For each different sample size, you should,

  • Draw 10,000 random samples from \(X\sim\mbox{Bi}(16,\,0.5)\).
  • Calculate the mean of each of these samples.
  • Plot the kernel density estimate of the sampling distribution for \(\bar X\).
  • Superimpose the distribution that the Central Limit Theorem states the sampling distribution for \(\bar X\) should follow above the kernel density estimate - use the mean and standard deviation of \(X\) to find which distribution this should be.

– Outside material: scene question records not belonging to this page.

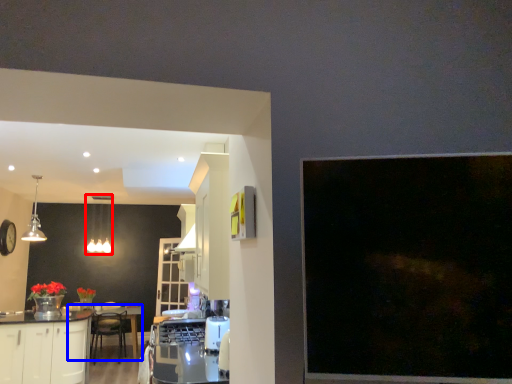
Question: Which of the following is the farthest to the observer, lighting (highlighted by a red box) or round table (highlighted by a blue box)?

Choices:
 (A) lighting
 (B) round table

Answer: (A)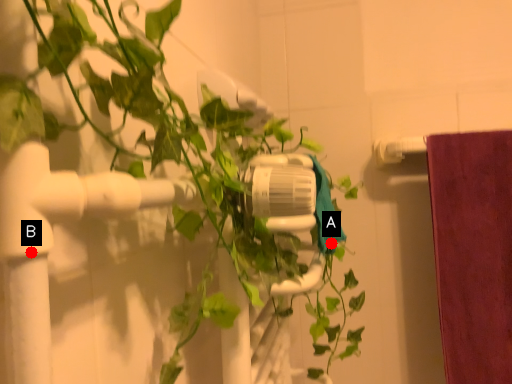
Question: Two points are circled on the image, labeled by A and B beside each circle. Which of the following is the farthest from the observer?

Choices:
 (A) A is further
 (B) B is further

Answer: (A)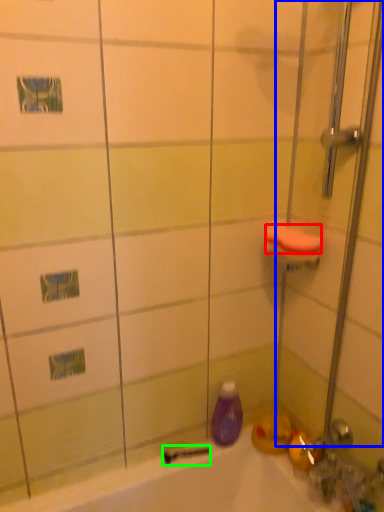
Question: Which is farther away from soap (highlighted by a red box)? shower door (highlighted by a blue box) or shower (highlighted by a green box)?

Choices:
 (A) shower door
 (B) shower

Answer: (B)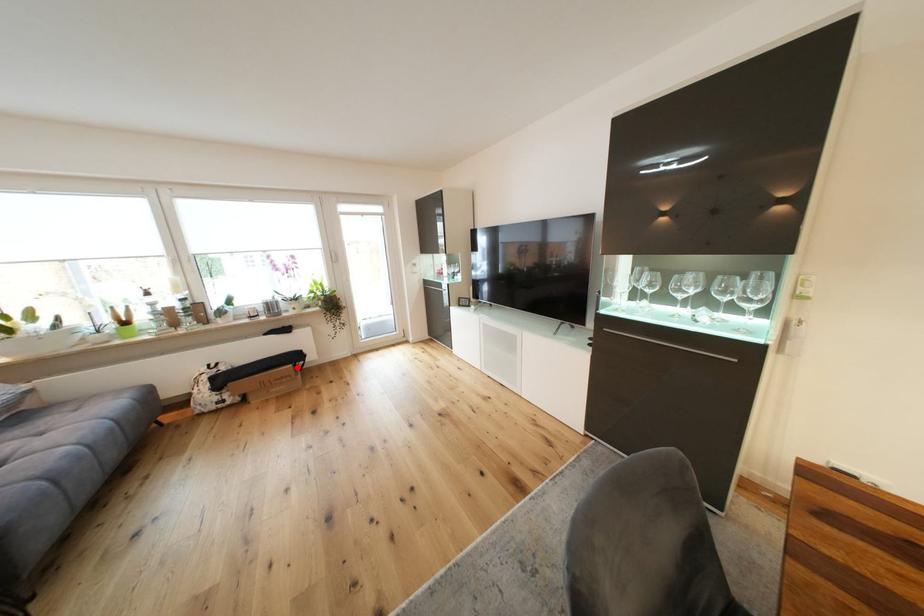
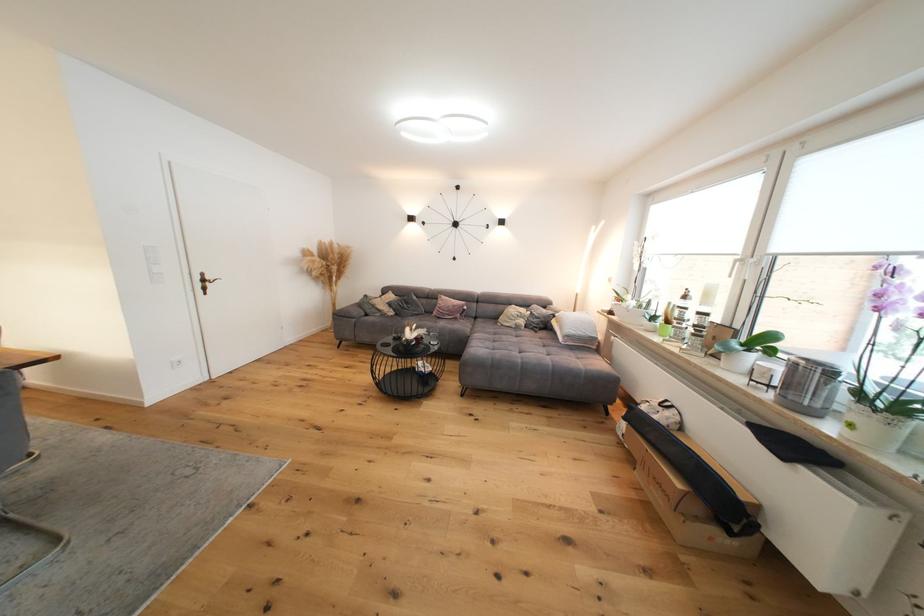
Find the pixel in the second image that matches the highlighted location in the first image.

(687, 488)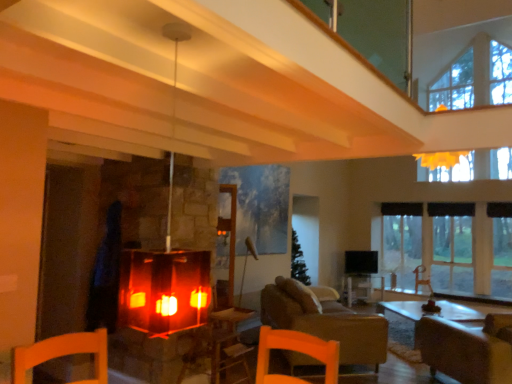
Question: Is wooden table at center taller or shorter than matte glass fireplace at center?

Choices:
 (A) tall
 (B) short

Answer: (B)

Question: Is point (346, 284) positioned closer to the camera than point (159, 266)?

Choices:
 (A) farther
 (B) closer

Answer: (A)

Question: Which of these objects is positioned closest to the leather couch at center?

Choices:
 (A) brown leather armchair at lower right, the second armchair from the front
 (B) black fabric curtain at right
 (C) transparent glass window at right
 (D) wooden table at center
 (E) brown leather armchair at lower right, the second armchair positioned from the right

Answer: (E)

Question: Estimate the real-world distances between objects in this image. Which object is closer to the leather couch at center?

Choices:
 (A) brown leather armchair at lower right, the second armchair positioned from the right
 (B) brown leather armchair at lower right, the second armchair from the front
 (C) black fabric curtain at right
 (D) matte glass fireplace at center
 (E) wooden table at center

Answer: (A)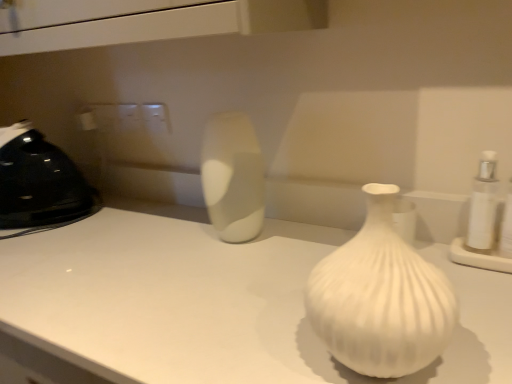
The image size is (512, 384). In order to click on free spot to the left of white ribbed vase at center, the first vase viewed from the front in this screenshot , I will do `click(240, 335)`.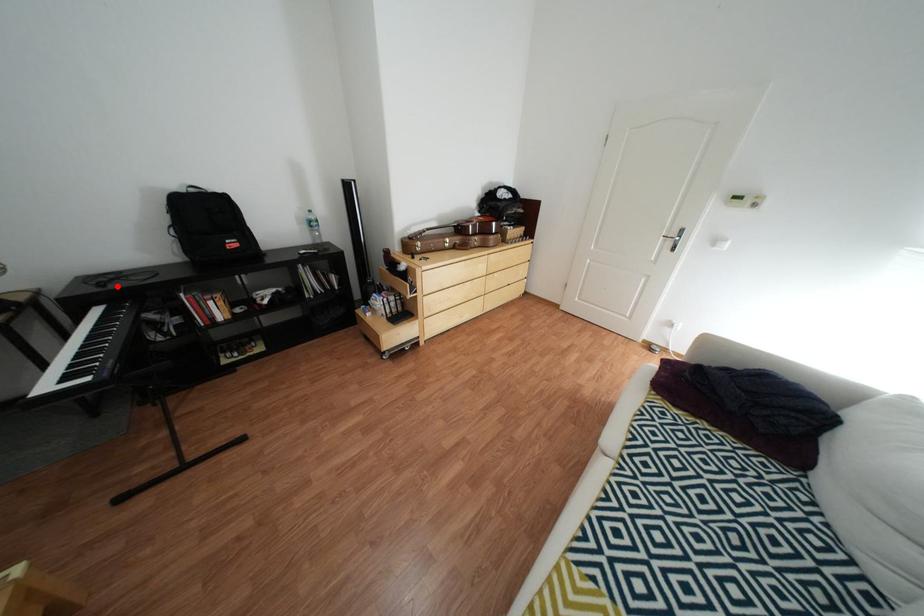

Hint You can draw a random sample from the Binomial distribution using the function rbinom(). Use the help() function to find out which arguments need to be provided to rbinom().

Exercise 2

The number of honeybees found in commercial beehives made by company \(X\) has a mean of 35,000 and a standard deviation of 12,000. The number of honeybees found in beehives made by company \(Y\) also has a mean of 35,000, but a standard deviation of 20,000. Both these hive sizes follow a normal distribution.

  1. Suppose 40 beehives have been randomly sampled from company \(X\) and 22 beehives have been randomly sampled from company \(Y\). Calculate the probability that the mean number of honeybees found in the beehives sampled from company \(X\) is at least 2,000 bees more than the mean number found in the sample from company \(Y\)'s beehives.

  2. Simulate taking the samples of beehives from companies \(X\) and \(Y\) by drawing 15,000 versions of the samples from the respective distributions. Calculate the sample mean in each case and use these to estimate the probability found in part (a). Is this empirical probability similar to the theoretical probability?

    It might help to show the kernel density estimate of the sampling distribution of \(\bar X-\bar Y\) in a plot, with the normal distribution it is expected to follow superimposed on top.